More renters are expected to have trouble finding affordable apartments as demand outpaces supply in New Jersey, according to housing groups.
The problem developed following the 2008 housing-market collapse, which drove bankrupt people and owners of foreclosed homes into the rental pool. And damage from Hurricane Sandy knocked some rental properties off the market indefinitely.
“The storm made a bad problem worse. There is a lot more competition for rentals, let alone affordable rentals,” said Nina Arce, a spokeswoman for the Housing and Community Development Network of New Jersey, based in Trenton.
New Jersey annually ranks among the states with the nation’s highest rents, she said. It ranked No. 4 last year behind only New York, California and No. 1 Hawaii, according to her group’s annual housing survey published this month.
A renter in New Jersey needed to make an hourly wage of $24.84 last year to afford a two-bedroom apartment at the state-average monthly rent of $1,292, the group said. By its measure, housing is affordable if it costs no more than 30 percent of one’s income.
North Dakota had the nation’s lowest rent, requiring an hourly wage of just $12.06 to find affordable housing. The state’s average rents are half as much as New Jersey’s.
While it is too early to say what long-term effects a tougher rental market will have on New Jersey, Arce said, she suspects it will hit two groups hardest.
“It’s really challenging for retirees who are living on a fixed income and for people who just graduated from college,” she said. “The governor has talked about brain drain, retaining college grads. But if they can’t afford to live here, they won’t stay. We’ll lose the work force.”
Chimobi Wokocha, a naturalized citizen from Nigeria, said high rents in New Jersey have made him consider leaving the state for North Carolina. He recently found a new roommate for the townhouse he rents in Galloway Township. Wokocha, a truck driver, had shared the house for three years with his brother, who moved out in December after getting married.
“I can’t afford the place all by myself. The monthly bill is $1,150, plus utilities,” he said. “It hasn’t been easy. Having a roommate would take some pressure off.”
Wokocha said family members who live in North Carolina pay as much as 50 percent less in rent than he does. But leaving the state is not a great option, because his children are here, he said.
“I’ve thought about it. But the thought of being far from my kids keeps me around,” he said.
A drop in household income since the 2007 recession means more people are paying more of their income than ever in rent, according to a Harvard study published in December.
Nationally, more Americans are becoming renters, up from 31 percent in 2004 to 35 percent in 2013 — or 43 million people, according to the Joint Center for Housing Studies of Harvard University. Foreclosures drove much of this increase, displacing millions of homeowners across the country.
The recession, coupled with higher unemployment, also created a greater demand for rental homes.

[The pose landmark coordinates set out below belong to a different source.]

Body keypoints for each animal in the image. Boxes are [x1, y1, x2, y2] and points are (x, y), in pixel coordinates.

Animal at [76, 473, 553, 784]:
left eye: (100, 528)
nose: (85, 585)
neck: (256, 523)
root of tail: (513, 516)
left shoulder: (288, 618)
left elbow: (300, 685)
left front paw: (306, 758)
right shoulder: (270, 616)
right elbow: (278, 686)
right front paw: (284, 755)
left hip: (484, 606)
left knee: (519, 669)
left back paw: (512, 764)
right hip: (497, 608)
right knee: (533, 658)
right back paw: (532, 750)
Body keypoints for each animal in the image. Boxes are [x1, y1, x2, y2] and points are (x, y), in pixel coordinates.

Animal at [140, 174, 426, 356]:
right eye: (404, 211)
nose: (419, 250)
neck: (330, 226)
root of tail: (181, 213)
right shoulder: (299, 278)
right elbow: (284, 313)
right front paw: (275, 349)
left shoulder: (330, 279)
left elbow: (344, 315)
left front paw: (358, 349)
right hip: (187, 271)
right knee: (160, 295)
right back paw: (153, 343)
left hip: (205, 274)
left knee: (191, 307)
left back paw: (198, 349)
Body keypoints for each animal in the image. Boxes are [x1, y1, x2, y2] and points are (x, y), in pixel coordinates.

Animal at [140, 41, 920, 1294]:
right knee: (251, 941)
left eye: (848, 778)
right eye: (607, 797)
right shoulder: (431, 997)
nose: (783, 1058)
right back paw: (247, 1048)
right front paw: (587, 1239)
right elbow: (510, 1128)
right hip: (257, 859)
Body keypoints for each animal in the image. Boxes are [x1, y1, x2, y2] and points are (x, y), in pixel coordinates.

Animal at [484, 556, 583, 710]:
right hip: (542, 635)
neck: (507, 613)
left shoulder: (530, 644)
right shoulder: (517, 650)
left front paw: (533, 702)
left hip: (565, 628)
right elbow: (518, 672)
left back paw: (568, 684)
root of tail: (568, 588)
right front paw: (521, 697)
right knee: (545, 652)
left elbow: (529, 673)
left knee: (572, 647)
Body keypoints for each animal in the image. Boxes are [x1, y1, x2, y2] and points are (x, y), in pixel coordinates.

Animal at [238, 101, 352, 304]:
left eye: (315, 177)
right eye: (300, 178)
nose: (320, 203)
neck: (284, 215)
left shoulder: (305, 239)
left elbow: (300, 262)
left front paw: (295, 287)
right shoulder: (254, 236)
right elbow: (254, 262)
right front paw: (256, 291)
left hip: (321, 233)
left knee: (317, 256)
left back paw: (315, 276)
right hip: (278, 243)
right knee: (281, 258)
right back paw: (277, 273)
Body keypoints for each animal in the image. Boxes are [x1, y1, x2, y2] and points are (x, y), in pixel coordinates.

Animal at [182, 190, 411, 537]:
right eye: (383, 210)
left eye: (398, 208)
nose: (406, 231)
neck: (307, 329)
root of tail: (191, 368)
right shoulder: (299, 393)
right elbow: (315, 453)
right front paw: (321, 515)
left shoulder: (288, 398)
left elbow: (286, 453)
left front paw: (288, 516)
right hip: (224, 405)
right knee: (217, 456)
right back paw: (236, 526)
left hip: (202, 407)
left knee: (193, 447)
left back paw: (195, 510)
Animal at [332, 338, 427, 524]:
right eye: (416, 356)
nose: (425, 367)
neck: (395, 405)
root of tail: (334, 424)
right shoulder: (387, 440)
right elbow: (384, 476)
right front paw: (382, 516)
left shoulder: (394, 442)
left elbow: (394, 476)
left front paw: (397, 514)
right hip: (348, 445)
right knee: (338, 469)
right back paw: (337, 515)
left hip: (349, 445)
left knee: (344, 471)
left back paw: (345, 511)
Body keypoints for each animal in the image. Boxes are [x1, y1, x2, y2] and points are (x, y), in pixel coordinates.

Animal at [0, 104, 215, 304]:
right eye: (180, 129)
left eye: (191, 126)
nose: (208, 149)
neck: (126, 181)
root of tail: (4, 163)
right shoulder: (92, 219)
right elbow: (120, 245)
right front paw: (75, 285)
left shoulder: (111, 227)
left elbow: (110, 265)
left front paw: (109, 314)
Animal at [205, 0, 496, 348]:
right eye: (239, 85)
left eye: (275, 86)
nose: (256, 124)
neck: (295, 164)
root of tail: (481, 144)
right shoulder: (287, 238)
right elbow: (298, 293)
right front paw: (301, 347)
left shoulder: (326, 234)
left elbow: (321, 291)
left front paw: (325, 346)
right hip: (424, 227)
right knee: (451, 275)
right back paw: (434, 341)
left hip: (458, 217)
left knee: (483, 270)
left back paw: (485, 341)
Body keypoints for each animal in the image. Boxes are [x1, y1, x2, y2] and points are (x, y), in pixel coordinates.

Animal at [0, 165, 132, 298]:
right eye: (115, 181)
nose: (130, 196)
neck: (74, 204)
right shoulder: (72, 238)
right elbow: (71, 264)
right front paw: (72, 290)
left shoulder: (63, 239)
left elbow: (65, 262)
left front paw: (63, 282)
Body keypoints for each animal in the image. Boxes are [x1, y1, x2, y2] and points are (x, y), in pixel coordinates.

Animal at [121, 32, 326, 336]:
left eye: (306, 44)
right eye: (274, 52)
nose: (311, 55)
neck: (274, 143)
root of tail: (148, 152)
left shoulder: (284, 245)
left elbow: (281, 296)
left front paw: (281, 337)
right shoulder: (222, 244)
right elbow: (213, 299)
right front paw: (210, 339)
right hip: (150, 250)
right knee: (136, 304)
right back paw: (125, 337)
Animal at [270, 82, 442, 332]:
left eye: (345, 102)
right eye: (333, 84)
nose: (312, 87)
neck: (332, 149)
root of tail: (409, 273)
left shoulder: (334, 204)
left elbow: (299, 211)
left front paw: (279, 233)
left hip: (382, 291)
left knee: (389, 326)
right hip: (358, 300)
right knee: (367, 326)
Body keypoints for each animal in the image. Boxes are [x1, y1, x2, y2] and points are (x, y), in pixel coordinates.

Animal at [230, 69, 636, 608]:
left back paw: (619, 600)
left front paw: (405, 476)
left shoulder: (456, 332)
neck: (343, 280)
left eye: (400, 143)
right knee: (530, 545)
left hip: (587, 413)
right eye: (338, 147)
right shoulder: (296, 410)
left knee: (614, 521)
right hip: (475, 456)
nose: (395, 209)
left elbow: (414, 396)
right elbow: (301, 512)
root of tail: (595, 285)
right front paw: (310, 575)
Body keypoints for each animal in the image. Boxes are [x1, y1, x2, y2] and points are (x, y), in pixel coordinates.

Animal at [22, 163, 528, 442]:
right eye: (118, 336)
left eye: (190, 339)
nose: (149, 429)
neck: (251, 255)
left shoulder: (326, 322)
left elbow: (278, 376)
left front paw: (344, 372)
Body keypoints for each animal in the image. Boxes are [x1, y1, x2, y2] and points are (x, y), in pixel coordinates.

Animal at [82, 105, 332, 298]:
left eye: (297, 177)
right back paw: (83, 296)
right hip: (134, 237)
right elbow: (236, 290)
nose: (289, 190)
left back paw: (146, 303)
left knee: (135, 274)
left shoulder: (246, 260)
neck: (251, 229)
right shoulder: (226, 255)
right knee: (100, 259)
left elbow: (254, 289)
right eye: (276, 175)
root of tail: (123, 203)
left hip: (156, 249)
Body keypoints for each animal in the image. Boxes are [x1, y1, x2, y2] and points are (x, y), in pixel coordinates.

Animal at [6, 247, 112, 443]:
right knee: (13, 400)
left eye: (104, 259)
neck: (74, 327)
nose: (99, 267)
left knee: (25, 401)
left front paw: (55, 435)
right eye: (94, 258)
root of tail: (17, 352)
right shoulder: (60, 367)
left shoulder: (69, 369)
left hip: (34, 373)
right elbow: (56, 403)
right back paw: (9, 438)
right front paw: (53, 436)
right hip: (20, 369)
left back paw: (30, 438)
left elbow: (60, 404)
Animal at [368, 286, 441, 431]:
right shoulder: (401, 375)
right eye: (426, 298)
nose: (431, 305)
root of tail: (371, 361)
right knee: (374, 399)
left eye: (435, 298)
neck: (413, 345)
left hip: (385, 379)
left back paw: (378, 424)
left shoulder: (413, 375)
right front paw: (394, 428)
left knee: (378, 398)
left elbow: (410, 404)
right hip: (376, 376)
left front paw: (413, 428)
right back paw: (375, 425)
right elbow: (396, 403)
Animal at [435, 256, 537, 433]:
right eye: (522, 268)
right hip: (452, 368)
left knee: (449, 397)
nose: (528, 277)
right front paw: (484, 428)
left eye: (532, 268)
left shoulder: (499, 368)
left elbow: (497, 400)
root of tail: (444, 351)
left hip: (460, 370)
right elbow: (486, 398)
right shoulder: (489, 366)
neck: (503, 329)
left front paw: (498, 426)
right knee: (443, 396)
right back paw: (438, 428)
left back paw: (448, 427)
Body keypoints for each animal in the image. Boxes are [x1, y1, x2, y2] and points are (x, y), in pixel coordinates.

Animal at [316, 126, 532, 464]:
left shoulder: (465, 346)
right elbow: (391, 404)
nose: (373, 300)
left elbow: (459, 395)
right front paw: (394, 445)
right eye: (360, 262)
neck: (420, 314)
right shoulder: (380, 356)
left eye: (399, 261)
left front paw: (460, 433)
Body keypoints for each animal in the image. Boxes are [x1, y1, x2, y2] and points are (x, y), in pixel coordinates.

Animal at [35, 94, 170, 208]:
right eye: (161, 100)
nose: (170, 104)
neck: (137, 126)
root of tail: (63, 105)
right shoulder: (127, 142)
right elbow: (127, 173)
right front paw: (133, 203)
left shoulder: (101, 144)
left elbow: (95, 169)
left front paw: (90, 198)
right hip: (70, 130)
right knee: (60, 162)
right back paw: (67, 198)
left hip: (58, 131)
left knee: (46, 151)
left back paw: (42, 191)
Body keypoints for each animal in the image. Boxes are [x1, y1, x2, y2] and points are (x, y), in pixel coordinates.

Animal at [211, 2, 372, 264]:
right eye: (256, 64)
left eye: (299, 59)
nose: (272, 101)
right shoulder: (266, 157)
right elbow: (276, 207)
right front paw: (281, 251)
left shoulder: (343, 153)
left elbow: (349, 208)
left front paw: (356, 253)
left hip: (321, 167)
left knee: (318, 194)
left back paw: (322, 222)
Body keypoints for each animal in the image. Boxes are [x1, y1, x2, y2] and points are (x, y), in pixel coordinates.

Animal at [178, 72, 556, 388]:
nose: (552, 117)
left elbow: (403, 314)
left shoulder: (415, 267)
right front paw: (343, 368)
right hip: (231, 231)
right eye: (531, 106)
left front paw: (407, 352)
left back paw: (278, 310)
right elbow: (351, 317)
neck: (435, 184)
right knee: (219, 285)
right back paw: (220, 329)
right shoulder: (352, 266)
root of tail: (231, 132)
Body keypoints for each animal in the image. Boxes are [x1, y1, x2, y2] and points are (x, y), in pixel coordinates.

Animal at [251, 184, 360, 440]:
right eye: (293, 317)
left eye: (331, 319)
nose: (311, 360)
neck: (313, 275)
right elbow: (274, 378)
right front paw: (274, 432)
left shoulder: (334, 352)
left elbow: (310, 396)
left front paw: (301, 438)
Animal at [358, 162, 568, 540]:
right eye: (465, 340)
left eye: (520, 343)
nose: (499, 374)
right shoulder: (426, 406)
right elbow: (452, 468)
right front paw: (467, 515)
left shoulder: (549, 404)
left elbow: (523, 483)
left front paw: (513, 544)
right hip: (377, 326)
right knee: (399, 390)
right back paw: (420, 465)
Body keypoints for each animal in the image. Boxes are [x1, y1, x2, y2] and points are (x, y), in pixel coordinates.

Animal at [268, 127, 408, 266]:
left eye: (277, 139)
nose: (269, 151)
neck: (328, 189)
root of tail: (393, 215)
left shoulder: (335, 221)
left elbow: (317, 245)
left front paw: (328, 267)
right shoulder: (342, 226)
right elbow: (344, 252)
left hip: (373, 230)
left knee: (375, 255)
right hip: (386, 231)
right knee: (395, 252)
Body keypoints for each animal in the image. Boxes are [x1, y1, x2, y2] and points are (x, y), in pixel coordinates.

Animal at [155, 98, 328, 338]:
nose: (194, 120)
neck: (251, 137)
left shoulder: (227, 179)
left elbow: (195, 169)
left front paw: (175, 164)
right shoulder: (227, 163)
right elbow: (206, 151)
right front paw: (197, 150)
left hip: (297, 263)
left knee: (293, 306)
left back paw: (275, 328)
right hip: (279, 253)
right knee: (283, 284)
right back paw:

People 75 and older represented the only age group that did not see a rise in renting from 2004 to 2013. All other age groups increased, particularly those ages 35 to 39, among whom renting increased by 11 percent. Historically, this age group represented a more stable demographic of homeowners before the recession.
Not surprisingly, affordable housing is hardest to find for low-income renters, whose numbers surged by 3.3 million people since the recession, the Harvard study found. Those receiving publicly subsidized housing increased by just 225,000 over the same period.
The number of unassisted very-low-income renters who paid at least half of their income toward housing jumped by 2.6 million people to 8.5 million people nationwide.
Demand for rental housing makes shared housing more appealing. Local want ads are filled with requests for rooms and roommates.
Kevin Mays, 31, a teacher’s assistant in Mullica Township, advertised for a roommate for his Hamilton Township apartment. The rent there is $1,500 per month plus utilities.
Mays estimates 40 percent of his take-home pay goes toward paying the monthly rent. To cut costs, Mays said, he cooks a lot of meals at home and curtails his travel.
“I’ve been searching for somewhere cheaper. If you go too cheap, you have to worry about your safety and being in a good neighborhood,” he said.
He is looking for a roommate to share the rental burden. He is confident he will be able to find a good candidate.
“I’ve gotten lots of calls. People are looking for places,” he said. “This place has a pool and a gym.”
High rents in New Jersey effectively put many workers in poverty, said Gordon MacInnes, president of New Jersey Policy Perspective, a public-policy group based in Trenton. These workers earn incomes high enough to be considered moderate, but excessive rent means they have less for other household expenses.
“These are people who are not in poverty, but because they’re living in New Jersey, they are living as if they were,” he said.
Cumberland County has the highest rate of income-to-rental disparity in New Jersey. But the problem extends far beyond the impoverished parts of South Jersey, he said.
“Even in those counties that are considered high wealth, over 25 percent of households are in these dire straits,” he said. “The numbers are pretty revealing — and a bit scary. In this high-income state with high wealth, so many families are spending 30 percent of their household income on rent. You’ll quickly see that a huge percentage are near 50 percent, which leaves nothing for anything else.”